__Entries provided__
....

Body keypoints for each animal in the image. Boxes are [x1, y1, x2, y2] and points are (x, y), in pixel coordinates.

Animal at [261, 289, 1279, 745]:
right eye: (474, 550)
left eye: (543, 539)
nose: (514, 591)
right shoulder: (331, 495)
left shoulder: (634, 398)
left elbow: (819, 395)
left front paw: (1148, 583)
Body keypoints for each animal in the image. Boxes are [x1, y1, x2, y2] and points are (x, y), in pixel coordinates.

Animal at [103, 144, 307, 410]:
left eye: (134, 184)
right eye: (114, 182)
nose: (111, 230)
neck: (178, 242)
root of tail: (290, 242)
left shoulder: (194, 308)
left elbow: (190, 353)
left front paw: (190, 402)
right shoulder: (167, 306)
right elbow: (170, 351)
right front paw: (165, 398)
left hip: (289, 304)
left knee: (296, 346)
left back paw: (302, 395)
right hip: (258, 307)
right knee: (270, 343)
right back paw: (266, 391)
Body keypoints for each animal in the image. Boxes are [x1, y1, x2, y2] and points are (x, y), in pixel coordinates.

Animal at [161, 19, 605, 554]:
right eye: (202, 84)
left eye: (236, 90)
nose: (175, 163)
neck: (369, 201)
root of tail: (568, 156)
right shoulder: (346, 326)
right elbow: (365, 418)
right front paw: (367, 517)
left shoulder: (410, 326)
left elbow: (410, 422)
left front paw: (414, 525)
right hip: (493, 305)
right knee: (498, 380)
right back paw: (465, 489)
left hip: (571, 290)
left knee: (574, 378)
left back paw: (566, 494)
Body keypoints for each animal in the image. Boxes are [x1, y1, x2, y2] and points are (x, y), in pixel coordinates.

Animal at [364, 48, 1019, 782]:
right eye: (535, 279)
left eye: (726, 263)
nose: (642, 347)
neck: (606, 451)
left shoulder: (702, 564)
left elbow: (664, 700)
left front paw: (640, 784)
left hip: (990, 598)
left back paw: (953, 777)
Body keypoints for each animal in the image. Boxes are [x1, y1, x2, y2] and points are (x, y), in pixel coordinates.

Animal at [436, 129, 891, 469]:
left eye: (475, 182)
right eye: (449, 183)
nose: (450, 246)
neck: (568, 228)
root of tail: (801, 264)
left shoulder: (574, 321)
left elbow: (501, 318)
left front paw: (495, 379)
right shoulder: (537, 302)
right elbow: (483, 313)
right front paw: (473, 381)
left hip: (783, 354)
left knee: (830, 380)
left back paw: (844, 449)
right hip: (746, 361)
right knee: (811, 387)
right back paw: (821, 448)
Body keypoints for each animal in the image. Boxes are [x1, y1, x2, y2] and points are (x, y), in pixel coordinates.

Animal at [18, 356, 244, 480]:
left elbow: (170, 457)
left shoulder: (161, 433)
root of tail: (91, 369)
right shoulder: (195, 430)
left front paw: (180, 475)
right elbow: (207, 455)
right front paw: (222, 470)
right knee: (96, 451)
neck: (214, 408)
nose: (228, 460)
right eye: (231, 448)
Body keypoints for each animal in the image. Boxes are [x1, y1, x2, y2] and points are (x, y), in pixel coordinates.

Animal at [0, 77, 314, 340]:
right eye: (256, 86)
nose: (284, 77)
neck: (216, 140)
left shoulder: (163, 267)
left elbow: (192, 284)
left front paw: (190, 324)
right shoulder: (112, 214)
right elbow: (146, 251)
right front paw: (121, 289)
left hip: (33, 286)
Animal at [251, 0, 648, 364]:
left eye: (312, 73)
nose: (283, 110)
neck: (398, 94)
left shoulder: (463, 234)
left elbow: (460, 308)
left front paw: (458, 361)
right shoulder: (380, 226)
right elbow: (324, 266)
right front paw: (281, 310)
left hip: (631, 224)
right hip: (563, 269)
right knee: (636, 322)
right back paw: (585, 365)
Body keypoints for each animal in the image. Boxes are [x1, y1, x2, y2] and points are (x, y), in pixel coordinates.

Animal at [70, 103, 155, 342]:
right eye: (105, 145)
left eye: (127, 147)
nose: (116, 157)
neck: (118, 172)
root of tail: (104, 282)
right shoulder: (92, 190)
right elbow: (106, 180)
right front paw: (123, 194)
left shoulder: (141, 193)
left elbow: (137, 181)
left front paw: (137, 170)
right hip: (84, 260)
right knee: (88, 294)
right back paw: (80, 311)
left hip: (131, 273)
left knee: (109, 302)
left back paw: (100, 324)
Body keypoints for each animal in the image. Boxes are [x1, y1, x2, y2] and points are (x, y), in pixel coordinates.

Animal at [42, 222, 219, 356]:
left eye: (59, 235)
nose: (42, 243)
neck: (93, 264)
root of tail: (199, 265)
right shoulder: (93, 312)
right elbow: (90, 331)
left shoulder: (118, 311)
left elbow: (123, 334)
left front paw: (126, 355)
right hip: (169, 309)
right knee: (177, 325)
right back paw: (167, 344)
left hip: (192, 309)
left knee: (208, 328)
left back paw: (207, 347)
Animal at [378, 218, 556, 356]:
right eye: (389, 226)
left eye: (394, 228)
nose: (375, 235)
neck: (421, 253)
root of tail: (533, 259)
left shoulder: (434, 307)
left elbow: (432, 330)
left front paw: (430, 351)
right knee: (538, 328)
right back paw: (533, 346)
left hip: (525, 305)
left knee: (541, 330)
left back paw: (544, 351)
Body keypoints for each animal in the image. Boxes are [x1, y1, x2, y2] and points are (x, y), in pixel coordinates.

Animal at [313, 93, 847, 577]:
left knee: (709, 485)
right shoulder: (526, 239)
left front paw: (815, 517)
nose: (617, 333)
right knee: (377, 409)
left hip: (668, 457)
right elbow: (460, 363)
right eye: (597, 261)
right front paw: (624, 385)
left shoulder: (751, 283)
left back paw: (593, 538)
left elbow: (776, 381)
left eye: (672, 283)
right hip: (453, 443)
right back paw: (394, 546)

....

__What the exercise asks__
Each record above must be restated in full, word for word.

__Exercise result__
Body keypoints for each animal in the image. Boxes are [x1, y1, x2, y2] and points are (x, y), in pixel coordinates.

Animal at [261, 289, 1279, 745]:
right eye: (474, 550)
left eye: (543, 539)
nose: (514, 591)
right shoulder: (331, 495)
left shoulder: (634, 398)
left elbow: (819, 395)
left front paw: (1148, 583)
Body keypoints for each animal in the image. Boxes are [x1, y1, x2, y2] and points are (x, y), in pixel coordinates.

Animal at [103, 144, 307, 410]:
left eye: (134, 184)
right eye: (114, 182)
nose: (111, 230)
neck: (178, 242)
root of tail: (290, 242)
left shoulder: (194, 308)
left elbow: (190, 353)
left front paw: (190, 402)
right shoulder: (167, 306)
right elbow: (170, 351)
right front paw: (165, 398)
left hip: (289, 304)
left knee: (296, 346)
left back paw: (302, 395)
right hip: (258, 307)
right knee: (270, 343)
right back paw: (266, 391)
Body keypoints for each animal in the image. Boxes are [x1, y1, x2, y2] and points are (x, y), in pixel coordinates.

Animal at [161, 19, 605, 554]:
right eye: (202, 84)
left eye: (236, 90)
nose: (175, 163)
neck: (369, 201)
root of tail: (568, 156)
right shoulder: (346, 326)
right elbow: (365, 418)
right front paw: (367, 517)
left shoulder: (410, 326)
left elbow: (410, 422)
left front paw: (414, 525)
right hip: (493, 305)
right knee: (498, 380)
right back paw: (465, 489)
left hip: (571, 290)
left knee: (574, 378)
left back paw: (566, 494)
Body keypoints for each animal in the image. Boxes are [x1, y1, x2, y2] and points are (x, y), in pixel coordinates.

Animal at [364, 48, 1019, 782]:
right eye: (535, 279)
left eye: (726, 263)
nose: (642, 347)
neck: (606, 451)
left shoulder: (702, 564)
left elbow: (664, 700)
left front paw: (640, 784)
left hip: (990, 598)
left back paw: (953, 777)
Body keypoints for each animal in the image. Boxes are [x1, y1, x2, y2] and points are (x, y), in pixel coordinates.

Animal at [436, 129, 891, 469]:
left eye: (475, 182)
right eye: (449, 183)
nose: (450, 246)
neck: (568, 228)
root of tail: (801, 264)
left shoulder: (574, 321)
left elbow: (501, 318)
left front paw: (495, 379)
right shoulder: (537, 302)
right elbow: (483, 313)
right front paw: (473, 381)
left hip: (783, 354)
left knee: (830, 380)
left back paw: (844, 449)
right hip: (746, 361)
right knee: (811, 387)
right back paw: (821, 448)
Body keypoints for each animal in the image. Boxes are [x1, y1, x2, y2] and points are (x, y), in pixel coordinates.

Animal at [18, 356, 244, 480]:
left elbow: (170, 457)
left shoulder: (161, 433)
root of tail: (91, 369)
right shoulder: (195, 430)
left front paw: (180, 475)
right elbow: (207, 455)
right front paw: (222, 470)
right knee: (96, 451)
neck: (214, 408)
nose: (228, 460)
right eye: (231, 448)
Body keypoints for each animal in the image. Boxes are [x1, y1, x2, y2] and points are (x, y), in pixel coordinates.

Animal at [0, 77, 314, 340]:
right eye: (256, 86)
nose: (284, 77)
neck: (216, 140)
left shoulder: (163, 267)
left elbow: (192, 284)
left front paw: (190, 324)
right shoulder: (112, 214)
right elbow: (146, 251)
right front paw: (121, 289)
left hip: (33, 286)
Animal at [251, 0, 648, 364]:
left eye: (312, 73)
nose: (283, 110)
neck: (398, 94)
left shoulder: (463, 234)
left elbow: (460, 308)
left front paw: (458, 361)
right shoulder: (380, 226)
right elbow: (324, 266)
right front paw: (281, 310)
left hip: (631, 224)
right hip: (563, 269)
right knee: (636, 322)
right back paw: (585, 365)
Body keypoints for each animal in the image. Boxes are [x1, y1, x2, y2] and points are (x, y), in pixel coordinates.

Animal at [70, 103, 155, 342]:
right eye: (105, 145)
left eye: (127, 147)
nose: (116, 157)
neck: (118, 172)
root of tail: (104, 282)
right shoulder: (92, 190)
right elbow: (106, 180)
right front paw: (123, 194)
left shoulder: (141, 193)
left elbow: (137, 181)
left front paw: (137, 170)
right hip: (84, 260)
right knee: (88, 294)
right back paw: (80, 311)
left hip: (131, 273)
left knee: (109, 302)
left back paw: (100, 324)
Body keypoints for each animal in the image. Boxes are [x1, y1, x2, y2] and points are (x, y), in pixel coordinates.

Animal at [42, 222, 219, 356]:
left eye: (59, 235)
nose: (42, 243)
neck: (93, 264)
root of tail: (199, 265)
right shoulder: (93, 312)
right elbow: (90, 331)
left shoulder: (118, 311)
left elbow: (123, 334)
left front paw: (126, 355)
right hip: (169, 309)
right knee: (177, 325)
right back paw: (167, 344)
left hip: (192, 309)
left knee: (208, 328)
left back paw: (207, 347)
Animal at [378, 218, 556, 356]:
right eye: (389, 226)
left eye: (394, 228)
nose: (375, 235)
neck: (421, 253)
root of tail: (533, 259)
left shoulder: (434, 307)
left elbow: (432, 330)
left front paw: (430, 351)
right knee: (538, 328)
right back paw: (533, 346)
left hip: (525, 305)
left knee: (541, 330)
left back paw: (544, 351)
Body keypoints for each animal in the image. Boxes are [x1, y1, x2, y2] and points are (x, y), in pixel coordinates.

Animal at [313, 93, 847, 577]:
left knee: (709, 485)
right shoulder: (526, 239)
left front paw: (815, 517)
nose: (617, 333)
right knee: (377, 409)
left hip: (668, 457)
right elbow: (460, 363)
right eye: (597, 261)
right front paw: (624, 385)
left shoulder: (751, 283)
left back paw: (593, 538)
left elbow: (776, 381)
left eye: (672, 283)
right hip: (453, 443)
right back paw: (394, 546)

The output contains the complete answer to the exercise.